- Directed by: Heather Ross
- Written by: Heather Ross; Adam Samuel Goldman;
- Produced by: Heather Ross; Adam Samuel Goldman;
- Edited by: George Mandl; Tova Goodman; Sean Jarrett;
- Music by: Jacques Brautbar
- Production company: Sincerely Films
- Distributed by: Hulu
- Release dates: October 14, 2020 (CIFF); July 27, 2021 (United States);
- Running time: 85 minutes
- Country: United States
- Language: English

= For Madmen Only: The Stories of Del Close =

2020 American documentary about Del Close

For Madmen Only: The Stories of Del Close is a 2020 comedy-documentary hybrid film about comedian Del Close (1934–1999), who coached many of the best-known comedians and comic actors of the late twentieth century.
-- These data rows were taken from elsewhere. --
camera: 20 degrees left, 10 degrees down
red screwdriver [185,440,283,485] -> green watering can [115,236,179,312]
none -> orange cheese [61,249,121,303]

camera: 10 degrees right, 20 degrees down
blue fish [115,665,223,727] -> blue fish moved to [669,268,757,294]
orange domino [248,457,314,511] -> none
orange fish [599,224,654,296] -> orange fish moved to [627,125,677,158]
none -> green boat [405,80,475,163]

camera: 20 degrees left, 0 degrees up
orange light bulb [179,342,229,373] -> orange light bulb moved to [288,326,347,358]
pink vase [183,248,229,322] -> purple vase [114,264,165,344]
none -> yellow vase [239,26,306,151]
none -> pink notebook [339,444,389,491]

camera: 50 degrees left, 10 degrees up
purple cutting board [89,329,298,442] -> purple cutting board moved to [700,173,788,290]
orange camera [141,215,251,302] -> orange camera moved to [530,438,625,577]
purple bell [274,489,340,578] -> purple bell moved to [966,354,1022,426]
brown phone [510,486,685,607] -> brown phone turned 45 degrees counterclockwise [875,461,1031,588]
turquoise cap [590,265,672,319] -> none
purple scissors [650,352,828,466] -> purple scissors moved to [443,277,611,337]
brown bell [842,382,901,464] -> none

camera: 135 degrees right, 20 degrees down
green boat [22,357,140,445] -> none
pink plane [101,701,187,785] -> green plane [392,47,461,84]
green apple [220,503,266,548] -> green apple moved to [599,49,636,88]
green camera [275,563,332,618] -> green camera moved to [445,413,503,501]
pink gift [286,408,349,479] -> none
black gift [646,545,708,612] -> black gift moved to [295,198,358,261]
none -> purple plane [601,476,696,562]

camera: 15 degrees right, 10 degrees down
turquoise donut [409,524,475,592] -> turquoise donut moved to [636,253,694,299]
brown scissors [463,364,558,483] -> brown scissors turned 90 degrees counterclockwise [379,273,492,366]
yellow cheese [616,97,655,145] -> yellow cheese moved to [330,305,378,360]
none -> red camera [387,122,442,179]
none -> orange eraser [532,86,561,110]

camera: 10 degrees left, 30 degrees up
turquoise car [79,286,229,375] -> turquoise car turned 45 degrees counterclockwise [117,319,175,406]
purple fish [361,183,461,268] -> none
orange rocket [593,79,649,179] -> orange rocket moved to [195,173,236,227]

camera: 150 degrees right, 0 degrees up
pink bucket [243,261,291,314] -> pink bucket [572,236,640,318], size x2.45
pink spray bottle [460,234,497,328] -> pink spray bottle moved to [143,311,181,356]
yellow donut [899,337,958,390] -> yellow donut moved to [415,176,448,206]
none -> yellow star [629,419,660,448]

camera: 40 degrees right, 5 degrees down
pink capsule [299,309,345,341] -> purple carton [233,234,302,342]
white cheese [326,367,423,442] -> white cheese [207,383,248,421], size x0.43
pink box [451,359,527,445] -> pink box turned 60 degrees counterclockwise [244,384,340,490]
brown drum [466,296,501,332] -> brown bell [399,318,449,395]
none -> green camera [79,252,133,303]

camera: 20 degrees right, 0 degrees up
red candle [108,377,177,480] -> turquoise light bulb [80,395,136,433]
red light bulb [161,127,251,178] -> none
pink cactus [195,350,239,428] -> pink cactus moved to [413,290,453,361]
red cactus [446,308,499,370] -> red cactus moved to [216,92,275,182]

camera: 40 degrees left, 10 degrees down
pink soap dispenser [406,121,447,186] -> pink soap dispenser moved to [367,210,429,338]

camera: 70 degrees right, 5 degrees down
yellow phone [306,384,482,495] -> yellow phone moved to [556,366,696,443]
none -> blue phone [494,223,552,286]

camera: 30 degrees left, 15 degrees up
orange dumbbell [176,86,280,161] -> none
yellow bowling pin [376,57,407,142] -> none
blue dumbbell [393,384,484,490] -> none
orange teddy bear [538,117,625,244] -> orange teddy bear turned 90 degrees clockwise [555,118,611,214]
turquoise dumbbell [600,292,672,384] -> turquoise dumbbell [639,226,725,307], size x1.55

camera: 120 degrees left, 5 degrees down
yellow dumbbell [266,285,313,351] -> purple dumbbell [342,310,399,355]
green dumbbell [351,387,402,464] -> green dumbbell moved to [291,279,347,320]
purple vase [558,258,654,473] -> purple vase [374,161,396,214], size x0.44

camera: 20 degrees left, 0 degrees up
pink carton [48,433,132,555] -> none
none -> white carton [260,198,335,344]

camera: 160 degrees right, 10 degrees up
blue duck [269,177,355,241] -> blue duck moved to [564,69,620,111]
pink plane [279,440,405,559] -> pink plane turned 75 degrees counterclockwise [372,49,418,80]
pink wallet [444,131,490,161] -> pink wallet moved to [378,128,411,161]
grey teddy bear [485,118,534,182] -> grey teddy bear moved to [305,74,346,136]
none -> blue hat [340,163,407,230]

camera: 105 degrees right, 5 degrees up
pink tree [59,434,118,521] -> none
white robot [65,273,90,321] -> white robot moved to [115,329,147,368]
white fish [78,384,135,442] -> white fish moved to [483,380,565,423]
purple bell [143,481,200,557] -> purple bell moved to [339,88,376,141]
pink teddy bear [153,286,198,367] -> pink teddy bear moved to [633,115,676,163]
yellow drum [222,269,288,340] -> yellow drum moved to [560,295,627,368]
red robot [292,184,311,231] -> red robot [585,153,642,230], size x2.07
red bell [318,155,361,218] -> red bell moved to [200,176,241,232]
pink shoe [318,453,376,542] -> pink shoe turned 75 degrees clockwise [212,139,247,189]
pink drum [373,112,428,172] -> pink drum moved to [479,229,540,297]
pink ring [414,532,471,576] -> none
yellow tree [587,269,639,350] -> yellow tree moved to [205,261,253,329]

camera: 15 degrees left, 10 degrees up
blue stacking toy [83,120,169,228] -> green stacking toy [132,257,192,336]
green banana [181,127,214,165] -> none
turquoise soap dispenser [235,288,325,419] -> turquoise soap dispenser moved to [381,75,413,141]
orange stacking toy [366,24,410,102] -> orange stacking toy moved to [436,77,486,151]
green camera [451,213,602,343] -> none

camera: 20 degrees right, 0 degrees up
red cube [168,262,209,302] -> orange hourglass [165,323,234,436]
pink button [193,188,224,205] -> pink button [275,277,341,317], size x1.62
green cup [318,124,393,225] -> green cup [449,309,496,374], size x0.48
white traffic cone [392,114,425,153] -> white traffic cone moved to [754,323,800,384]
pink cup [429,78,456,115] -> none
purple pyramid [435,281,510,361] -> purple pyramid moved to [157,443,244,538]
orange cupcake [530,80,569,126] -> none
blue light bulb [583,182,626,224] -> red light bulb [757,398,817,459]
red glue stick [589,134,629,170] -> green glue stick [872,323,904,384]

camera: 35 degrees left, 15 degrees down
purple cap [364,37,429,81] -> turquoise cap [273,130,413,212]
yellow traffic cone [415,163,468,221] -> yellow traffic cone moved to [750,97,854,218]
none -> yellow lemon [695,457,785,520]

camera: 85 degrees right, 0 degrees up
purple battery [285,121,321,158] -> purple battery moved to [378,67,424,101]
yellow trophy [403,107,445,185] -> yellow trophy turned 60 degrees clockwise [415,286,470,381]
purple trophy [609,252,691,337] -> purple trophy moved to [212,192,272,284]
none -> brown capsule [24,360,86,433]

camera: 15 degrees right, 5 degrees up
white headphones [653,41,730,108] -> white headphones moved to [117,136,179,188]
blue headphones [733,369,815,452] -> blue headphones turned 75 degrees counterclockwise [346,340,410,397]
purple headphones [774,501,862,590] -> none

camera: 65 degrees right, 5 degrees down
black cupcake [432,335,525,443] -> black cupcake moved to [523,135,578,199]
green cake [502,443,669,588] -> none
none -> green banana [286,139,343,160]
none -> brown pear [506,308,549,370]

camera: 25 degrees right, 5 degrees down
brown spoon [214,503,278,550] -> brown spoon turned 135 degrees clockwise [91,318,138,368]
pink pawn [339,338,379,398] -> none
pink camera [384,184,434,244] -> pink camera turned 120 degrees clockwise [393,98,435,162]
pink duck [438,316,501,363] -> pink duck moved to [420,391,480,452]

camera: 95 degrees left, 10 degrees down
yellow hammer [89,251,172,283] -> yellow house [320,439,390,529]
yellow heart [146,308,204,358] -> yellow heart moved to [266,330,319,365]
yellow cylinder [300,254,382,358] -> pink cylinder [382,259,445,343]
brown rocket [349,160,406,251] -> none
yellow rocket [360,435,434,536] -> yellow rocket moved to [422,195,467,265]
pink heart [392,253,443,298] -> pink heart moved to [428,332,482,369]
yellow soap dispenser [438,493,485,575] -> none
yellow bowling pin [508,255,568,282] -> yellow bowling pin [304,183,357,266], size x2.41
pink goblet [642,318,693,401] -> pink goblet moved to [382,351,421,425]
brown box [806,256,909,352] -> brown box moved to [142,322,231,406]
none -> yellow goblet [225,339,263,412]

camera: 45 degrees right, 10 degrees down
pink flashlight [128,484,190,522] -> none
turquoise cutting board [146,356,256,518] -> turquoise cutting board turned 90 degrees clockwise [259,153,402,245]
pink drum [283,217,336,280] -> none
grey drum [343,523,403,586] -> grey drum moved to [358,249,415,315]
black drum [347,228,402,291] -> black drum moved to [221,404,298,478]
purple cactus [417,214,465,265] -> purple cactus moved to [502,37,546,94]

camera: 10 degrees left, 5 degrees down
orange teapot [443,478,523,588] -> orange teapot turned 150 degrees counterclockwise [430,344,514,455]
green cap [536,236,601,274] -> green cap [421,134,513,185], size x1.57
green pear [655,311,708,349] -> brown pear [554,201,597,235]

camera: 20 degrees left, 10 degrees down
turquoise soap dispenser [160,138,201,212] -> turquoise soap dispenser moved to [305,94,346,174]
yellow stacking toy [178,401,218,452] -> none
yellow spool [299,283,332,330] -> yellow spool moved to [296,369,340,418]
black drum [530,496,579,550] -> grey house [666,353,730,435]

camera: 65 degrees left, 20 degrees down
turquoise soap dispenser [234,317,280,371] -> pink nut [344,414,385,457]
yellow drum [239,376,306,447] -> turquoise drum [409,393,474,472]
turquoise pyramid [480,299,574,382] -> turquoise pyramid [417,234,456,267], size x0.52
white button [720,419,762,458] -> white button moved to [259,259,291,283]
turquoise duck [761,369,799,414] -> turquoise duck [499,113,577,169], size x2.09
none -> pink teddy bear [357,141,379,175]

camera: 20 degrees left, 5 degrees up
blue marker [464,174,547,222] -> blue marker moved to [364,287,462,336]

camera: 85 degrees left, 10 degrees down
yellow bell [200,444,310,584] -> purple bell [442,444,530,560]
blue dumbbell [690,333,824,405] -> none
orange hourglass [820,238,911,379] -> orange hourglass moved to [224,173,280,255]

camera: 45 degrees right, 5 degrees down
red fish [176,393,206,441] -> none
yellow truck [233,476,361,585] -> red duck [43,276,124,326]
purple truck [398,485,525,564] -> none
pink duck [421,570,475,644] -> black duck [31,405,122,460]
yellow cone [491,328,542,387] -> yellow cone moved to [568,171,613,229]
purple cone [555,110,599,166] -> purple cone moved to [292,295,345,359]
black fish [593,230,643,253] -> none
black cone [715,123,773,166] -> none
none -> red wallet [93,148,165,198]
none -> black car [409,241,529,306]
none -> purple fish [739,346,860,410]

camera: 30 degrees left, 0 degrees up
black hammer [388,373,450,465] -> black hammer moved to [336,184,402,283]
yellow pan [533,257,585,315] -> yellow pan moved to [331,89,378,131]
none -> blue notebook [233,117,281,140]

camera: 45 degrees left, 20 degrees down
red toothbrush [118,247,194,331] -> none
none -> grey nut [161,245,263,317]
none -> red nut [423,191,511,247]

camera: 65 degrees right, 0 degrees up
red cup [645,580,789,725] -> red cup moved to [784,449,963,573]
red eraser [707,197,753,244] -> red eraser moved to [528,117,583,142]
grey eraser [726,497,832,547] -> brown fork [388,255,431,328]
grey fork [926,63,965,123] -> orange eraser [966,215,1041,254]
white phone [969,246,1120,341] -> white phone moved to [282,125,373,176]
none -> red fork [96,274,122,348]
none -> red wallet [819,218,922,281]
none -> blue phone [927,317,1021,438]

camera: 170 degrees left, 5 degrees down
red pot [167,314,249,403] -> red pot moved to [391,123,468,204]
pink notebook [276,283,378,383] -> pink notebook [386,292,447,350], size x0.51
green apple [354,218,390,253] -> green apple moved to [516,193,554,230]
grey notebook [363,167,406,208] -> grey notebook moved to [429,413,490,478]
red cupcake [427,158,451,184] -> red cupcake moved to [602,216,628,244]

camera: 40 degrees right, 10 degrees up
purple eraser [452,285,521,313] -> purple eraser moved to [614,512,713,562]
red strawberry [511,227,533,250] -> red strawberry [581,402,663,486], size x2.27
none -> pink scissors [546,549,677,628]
Its stories are drawn in part from Wasteland, an autobiographical horror comic co-written by Close and John Ostrander and published by DC Comics (1987–89). Directed by Heather Ross, the film stars James Urbaniak (as Close), Patton Oswalt, Bob Odenkirk, Jason Sudeikis, Matt Walsh, Josh Fadem, and Lauren Lapkus. It premiered digitally at SXSW in 2020.

== Cast ==

- James Urbaniak as Del Close
- Matt Walsh as Mike Gold
- Josh Fadem as John Ostrander
- Patton Oswalt as Lash LaRue
- Michaela Watkins as The Narrator
- Paul Scheer as The Rat
- Lennon Parham as Arabella
- Lauren Lapkus as Arabella's Assistant
- Diona Reasonover as Annie the Summoner

=== Notable interviewees ===

- Andrew Alexander
- Ike Barinholtz
- Adam McKay
- Tim Meadows
- Bob Odenkirk
- Jason Sudeikis
- Dave Thomas
- George Wendt

== Reception ==
The New York Times recommended the film in its "What to Watch" section, writing "Heather Ross's rowdy, energetic documentary assembles the expected treasure trove of archival clips and testimonials from famous faces, while playfully re-enacting [Close's] wilder moments and odder inclinations." The Hollywood Reporter called it "a funny and poignant look at a man to whom comedy nerds owe an incalculable debt."

On the review aggregator site Rotten Tomatoes, the film has a 92% approval rating among critics.